Segment Start: Data to examine

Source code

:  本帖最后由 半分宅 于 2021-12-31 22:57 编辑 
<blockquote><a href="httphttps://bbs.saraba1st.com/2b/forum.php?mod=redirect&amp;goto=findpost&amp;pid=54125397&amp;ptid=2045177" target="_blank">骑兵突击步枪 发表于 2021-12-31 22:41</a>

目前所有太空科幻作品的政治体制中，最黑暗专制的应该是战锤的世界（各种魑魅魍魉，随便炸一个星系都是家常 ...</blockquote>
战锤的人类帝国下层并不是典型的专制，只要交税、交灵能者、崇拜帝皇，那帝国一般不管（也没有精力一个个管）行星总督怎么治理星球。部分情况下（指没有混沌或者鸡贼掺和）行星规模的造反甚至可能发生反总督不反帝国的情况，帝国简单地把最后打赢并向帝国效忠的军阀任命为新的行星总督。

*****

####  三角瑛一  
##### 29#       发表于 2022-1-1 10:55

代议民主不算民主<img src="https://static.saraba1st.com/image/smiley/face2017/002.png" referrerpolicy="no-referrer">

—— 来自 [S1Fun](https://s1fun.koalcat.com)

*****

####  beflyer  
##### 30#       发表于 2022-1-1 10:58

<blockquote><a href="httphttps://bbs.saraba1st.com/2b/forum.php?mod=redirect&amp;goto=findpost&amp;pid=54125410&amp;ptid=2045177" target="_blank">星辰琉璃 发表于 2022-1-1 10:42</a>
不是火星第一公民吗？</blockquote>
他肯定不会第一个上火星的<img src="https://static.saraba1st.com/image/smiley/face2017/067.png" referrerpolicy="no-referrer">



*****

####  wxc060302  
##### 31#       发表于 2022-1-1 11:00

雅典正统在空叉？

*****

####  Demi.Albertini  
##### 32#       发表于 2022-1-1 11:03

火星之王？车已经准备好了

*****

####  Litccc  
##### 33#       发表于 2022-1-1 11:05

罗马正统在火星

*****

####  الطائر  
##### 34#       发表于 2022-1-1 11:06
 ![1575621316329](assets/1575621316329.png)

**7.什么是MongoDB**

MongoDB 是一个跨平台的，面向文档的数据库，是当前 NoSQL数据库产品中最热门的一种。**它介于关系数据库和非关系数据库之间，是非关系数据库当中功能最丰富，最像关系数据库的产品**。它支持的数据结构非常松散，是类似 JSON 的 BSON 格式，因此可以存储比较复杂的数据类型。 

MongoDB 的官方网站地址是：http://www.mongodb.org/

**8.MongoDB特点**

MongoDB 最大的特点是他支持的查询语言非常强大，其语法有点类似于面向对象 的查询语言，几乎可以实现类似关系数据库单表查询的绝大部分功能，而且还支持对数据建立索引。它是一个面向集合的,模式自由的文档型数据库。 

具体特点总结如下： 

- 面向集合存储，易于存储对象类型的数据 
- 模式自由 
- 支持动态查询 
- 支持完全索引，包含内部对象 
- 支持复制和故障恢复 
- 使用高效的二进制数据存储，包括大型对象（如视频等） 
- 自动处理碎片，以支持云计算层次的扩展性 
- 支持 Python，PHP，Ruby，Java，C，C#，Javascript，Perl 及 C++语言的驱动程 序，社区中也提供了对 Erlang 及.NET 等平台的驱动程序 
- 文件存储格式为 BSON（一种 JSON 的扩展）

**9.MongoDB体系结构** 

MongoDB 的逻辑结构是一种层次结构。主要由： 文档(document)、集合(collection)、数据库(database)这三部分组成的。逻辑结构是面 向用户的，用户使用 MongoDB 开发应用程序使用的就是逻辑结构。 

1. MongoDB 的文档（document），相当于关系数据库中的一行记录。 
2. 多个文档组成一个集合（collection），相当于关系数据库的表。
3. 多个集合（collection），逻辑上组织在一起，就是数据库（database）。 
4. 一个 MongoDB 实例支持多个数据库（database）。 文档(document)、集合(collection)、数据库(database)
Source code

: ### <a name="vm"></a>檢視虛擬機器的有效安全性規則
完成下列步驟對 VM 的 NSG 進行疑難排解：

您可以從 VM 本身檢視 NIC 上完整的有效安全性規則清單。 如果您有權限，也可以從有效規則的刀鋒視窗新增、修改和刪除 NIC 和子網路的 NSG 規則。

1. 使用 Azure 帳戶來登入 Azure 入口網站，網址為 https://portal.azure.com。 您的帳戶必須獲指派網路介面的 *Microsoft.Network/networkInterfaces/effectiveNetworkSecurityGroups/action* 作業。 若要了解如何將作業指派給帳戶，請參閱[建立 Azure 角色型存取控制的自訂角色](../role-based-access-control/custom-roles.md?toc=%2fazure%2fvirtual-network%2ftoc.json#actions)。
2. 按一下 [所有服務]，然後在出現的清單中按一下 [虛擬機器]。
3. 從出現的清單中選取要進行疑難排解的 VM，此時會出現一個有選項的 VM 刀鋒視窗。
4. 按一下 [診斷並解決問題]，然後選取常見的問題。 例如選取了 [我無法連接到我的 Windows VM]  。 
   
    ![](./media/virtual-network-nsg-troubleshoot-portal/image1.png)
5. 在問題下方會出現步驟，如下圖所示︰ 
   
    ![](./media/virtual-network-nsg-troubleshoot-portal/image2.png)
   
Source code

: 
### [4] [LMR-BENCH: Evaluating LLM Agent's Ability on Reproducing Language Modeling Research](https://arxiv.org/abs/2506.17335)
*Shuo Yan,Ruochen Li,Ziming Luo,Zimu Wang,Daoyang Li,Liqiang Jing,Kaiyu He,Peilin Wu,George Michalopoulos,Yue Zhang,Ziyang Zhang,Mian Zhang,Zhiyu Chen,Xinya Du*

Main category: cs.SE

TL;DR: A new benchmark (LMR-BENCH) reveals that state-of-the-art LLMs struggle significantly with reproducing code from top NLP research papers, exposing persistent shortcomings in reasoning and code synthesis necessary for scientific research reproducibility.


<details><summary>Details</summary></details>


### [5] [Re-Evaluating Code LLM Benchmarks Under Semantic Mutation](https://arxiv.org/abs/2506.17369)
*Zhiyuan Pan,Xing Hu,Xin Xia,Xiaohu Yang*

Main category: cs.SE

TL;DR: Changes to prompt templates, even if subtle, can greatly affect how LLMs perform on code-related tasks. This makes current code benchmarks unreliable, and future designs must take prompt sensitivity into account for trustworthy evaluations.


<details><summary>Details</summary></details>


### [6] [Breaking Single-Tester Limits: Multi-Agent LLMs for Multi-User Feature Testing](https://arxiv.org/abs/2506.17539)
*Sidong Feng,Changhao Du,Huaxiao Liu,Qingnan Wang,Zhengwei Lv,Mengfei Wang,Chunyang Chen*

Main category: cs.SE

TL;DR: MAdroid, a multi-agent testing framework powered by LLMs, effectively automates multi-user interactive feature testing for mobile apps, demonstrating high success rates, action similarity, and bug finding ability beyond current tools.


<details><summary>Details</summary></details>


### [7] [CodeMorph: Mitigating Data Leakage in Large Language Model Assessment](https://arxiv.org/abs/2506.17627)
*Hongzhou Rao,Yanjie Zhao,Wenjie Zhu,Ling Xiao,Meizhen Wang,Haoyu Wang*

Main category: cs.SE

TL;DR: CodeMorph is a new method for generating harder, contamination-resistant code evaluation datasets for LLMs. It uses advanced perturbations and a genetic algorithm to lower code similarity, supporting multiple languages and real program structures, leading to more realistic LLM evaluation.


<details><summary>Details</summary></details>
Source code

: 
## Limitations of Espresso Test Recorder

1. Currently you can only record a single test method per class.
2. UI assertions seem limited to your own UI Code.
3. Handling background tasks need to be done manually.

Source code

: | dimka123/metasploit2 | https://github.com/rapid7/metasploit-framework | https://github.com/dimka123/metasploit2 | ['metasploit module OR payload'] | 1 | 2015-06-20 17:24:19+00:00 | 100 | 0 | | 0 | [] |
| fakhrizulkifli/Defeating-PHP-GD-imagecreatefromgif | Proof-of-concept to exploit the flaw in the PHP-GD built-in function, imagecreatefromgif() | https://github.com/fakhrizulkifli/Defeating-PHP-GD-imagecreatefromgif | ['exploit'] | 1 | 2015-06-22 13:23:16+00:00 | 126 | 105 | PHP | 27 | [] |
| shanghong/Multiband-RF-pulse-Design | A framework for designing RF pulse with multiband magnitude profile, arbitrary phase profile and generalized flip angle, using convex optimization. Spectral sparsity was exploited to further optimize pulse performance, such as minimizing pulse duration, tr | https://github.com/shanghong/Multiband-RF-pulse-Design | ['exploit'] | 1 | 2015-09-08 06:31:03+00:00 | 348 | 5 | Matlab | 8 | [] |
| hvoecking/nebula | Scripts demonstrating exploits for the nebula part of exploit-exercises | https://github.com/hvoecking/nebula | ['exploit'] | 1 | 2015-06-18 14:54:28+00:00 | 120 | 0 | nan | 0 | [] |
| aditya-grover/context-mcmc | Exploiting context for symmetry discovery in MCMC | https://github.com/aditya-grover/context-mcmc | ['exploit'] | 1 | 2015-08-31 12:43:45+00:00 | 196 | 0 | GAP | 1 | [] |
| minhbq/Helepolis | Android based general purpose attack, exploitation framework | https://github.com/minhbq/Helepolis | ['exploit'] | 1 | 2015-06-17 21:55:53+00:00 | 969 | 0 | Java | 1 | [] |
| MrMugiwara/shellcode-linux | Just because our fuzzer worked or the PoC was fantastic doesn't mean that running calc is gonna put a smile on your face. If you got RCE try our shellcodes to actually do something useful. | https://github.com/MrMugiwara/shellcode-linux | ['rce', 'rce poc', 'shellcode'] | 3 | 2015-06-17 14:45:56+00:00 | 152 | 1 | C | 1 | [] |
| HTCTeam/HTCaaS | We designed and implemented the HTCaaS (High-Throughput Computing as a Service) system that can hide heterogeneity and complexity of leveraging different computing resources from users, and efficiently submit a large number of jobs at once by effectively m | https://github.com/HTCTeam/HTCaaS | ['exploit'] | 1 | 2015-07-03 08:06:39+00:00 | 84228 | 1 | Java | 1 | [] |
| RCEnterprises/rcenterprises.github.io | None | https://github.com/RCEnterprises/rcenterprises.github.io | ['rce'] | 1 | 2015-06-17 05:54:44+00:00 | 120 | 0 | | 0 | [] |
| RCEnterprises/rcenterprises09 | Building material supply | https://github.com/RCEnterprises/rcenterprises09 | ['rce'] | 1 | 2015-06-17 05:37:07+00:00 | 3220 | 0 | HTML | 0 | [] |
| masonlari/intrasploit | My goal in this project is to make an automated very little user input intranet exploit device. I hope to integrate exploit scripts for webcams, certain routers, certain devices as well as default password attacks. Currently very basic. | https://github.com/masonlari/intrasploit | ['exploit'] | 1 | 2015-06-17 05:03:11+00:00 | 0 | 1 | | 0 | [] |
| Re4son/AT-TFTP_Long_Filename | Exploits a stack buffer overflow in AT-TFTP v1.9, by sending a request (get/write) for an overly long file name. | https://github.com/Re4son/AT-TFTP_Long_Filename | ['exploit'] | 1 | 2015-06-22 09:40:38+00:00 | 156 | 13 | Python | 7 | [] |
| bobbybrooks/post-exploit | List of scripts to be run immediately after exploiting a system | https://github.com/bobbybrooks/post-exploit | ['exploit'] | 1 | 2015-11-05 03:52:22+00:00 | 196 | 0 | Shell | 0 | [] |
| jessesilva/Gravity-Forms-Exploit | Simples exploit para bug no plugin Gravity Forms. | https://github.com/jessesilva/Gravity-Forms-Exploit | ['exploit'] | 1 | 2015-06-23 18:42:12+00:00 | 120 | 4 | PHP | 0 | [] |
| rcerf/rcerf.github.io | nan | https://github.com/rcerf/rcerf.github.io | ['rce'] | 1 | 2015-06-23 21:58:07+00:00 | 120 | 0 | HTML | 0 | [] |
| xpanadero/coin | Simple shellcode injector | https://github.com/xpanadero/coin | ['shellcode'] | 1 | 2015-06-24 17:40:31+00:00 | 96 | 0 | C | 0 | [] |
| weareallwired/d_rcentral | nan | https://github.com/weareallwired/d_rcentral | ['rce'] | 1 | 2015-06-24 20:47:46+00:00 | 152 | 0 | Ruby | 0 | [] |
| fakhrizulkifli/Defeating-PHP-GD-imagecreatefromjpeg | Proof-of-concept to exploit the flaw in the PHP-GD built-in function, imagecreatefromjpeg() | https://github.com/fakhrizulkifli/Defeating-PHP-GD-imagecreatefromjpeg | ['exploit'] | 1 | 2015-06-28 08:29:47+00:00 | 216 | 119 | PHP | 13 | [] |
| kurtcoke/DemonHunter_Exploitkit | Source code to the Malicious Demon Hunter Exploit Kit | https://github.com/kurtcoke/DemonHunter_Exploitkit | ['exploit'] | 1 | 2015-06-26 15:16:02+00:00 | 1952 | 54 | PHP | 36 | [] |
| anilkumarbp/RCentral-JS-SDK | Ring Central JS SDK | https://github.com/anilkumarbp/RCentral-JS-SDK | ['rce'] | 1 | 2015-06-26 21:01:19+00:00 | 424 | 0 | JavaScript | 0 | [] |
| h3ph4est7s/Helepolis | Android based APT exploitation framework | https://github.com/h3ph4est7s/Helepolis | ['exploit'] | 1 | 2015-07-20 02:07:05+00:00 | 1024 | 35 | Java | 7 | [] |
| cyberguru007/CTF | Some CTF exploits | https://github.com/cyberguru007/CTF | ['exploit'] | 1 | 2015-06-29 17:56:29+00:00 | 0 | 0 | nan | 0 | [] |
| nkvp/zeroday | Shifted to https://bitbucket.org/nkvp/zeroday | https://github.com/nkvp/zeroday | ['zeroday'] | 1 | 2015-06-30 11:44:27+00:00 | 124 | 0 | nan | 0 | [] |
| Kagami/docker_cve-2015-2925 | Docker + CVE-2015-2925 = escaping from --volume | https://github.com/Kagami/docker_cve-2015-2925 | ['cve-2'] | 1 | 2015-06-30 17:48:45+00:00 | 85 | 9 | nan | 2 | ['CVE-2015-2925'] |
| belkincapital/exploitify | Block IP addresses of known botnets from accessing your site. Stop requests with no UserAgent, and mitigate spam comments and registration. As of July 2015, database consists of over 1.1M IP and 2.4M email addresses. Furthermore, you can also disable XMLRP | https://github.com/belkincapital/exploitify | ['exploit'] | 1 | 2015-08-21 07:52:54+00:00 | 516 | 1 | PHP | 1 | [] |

Segment End: Data to examine

Assigned task:
Looking at the data above, write out exactly the lines that start at the one containing "https://github.com/dimka123/metasploit2 | ['metasploit" and end at the one containing "PHP | 27 | [] |"; include both and nothing beyond.

Solution to this exercise:
: | dimka123/metasploit2 | https://github.com/rapid7/metasploit-framework | https://github.com/dimka123/metasploit2 | ['metasploit module OR payload'] | 1 | 2015-06-20 17:24:19+00:00 | 100 | 0 | | 0 | [] |
| fakhrizulkifli/Defeating-PHP-GD-imagecreatefromgif | Proof-of-concept to exploit the flaw in the PHP-GD built-in function, imagecreatefromgif() | https://github.com/fakhrizulkifli/Defeating-PHP-GD-imagecreatefromgif | ['exploit'] | 1 | 2015-06-22 13:23:16+00:00 | 126 | 105 | PHP | 27 | [] |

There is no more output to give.